Customers who opt for the three-year “elite” nine percent rate of return scheme will receive the entire value of the nine percent annual yield on their dollar deposit immediately, though the value of the yield will be paid out to them in Egyptian pounds at the official exchange rate. The original value of the “elite” deposit, likewise a minimum of $1,000, will be returned in US dollars at the end of the savings term.

A number of high-interest savings certificate options have been issued by government banks since early 2022, when Egypt’s foreign currency reserves were stretched thin by a major foreign investor exit paired with the inflationary wave rippling outward in the wake of Russia’s invasion of Ukraine.

With the money supply low, endangering the capacity of banks to meet dollar payment schedules, the high savings interest rates help to keep customer cash in the banking system. 

To buck the trend of people withdrawing their dollars from the banking system amid declining trust in the value of the Egyptian pound — which has depreciated over 50 percent against the dollar since March 2022 — the new certificates “raise the cost of withdrawing US dollar deposits from the banking system,” said an investment manager at a US consulting company operating in Egypt.

National Bank of Egypt vice-president Yahya Aboul Fotouh said on Tuesday that any amount deposited in US dollars for the new certificates will be accepted without inquiry about their source.

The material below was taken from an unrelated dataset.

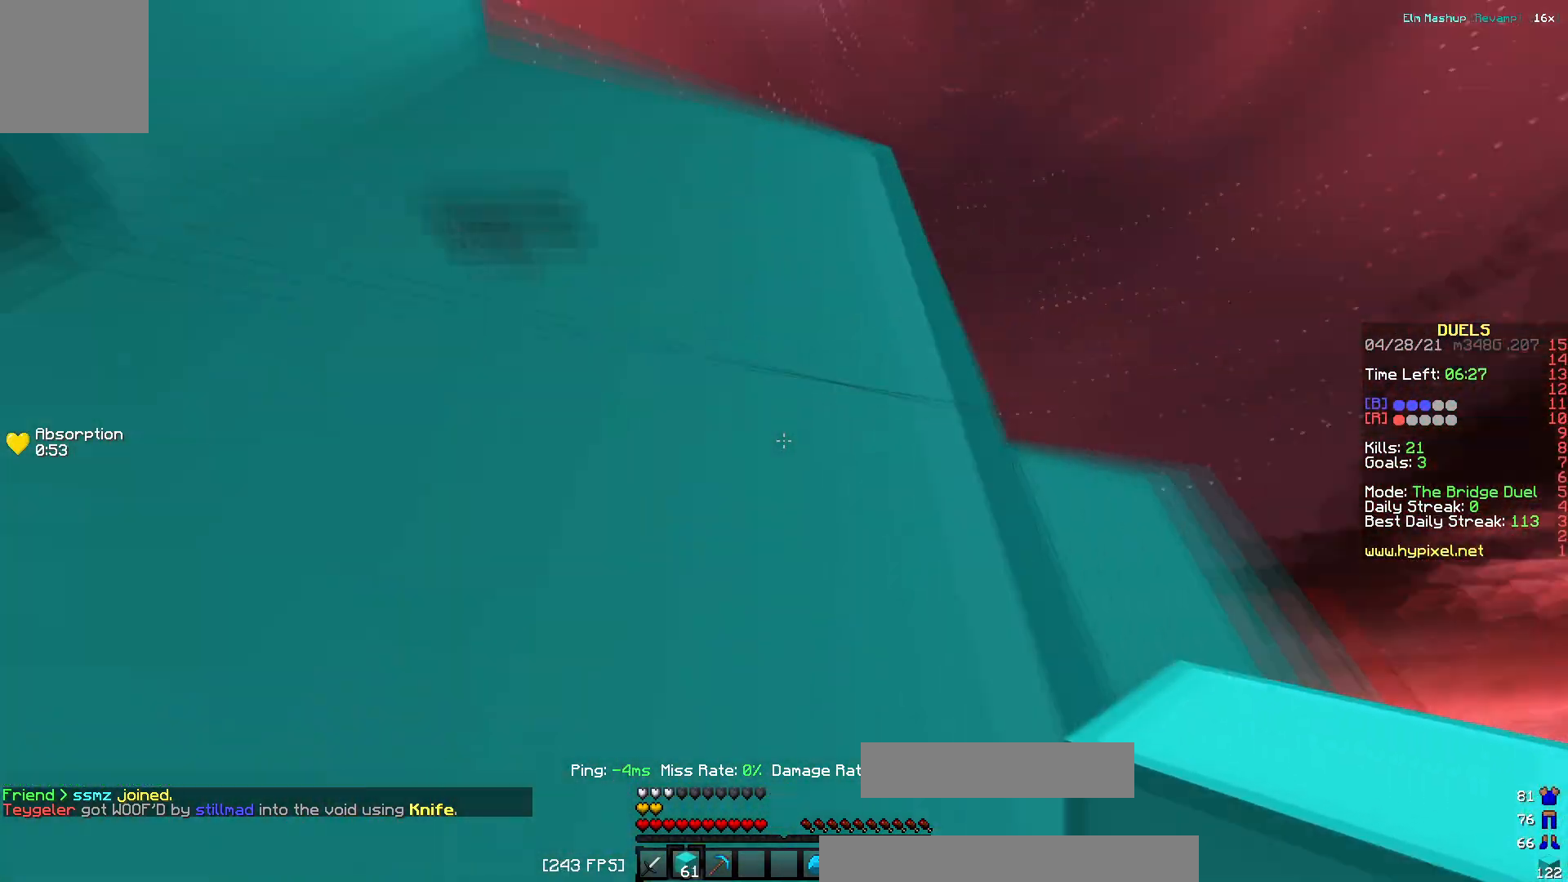
{"keys": ["s"], "events": [[17, "w", "up"], [150, "s", "down"], [284, "a", "down"], [284, "d", "up"], [434, "a", "up"]]}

This new certificate issuance and the disregard for whether new dollars deposited are coming from the black market, said a former prominent figure at the Central Bank of Egypt speaking to Mada Masr on condition of anonymity, bespeaks the government’s “exceptionally dire” need for foreign currency resources at present.

It’s the highest interest rate on a foreign currency savings certificate to be offered by the Egyptian banking system since the early 1990s, said the investment manager.

High-interest savings certificates denominated in Egyptian pounds were issued by the two state banks in March and May last year with 18 percent yields, while the Commercial International Bank offered savings certificates with a 22 percent rate of return for a short, four-day window in April.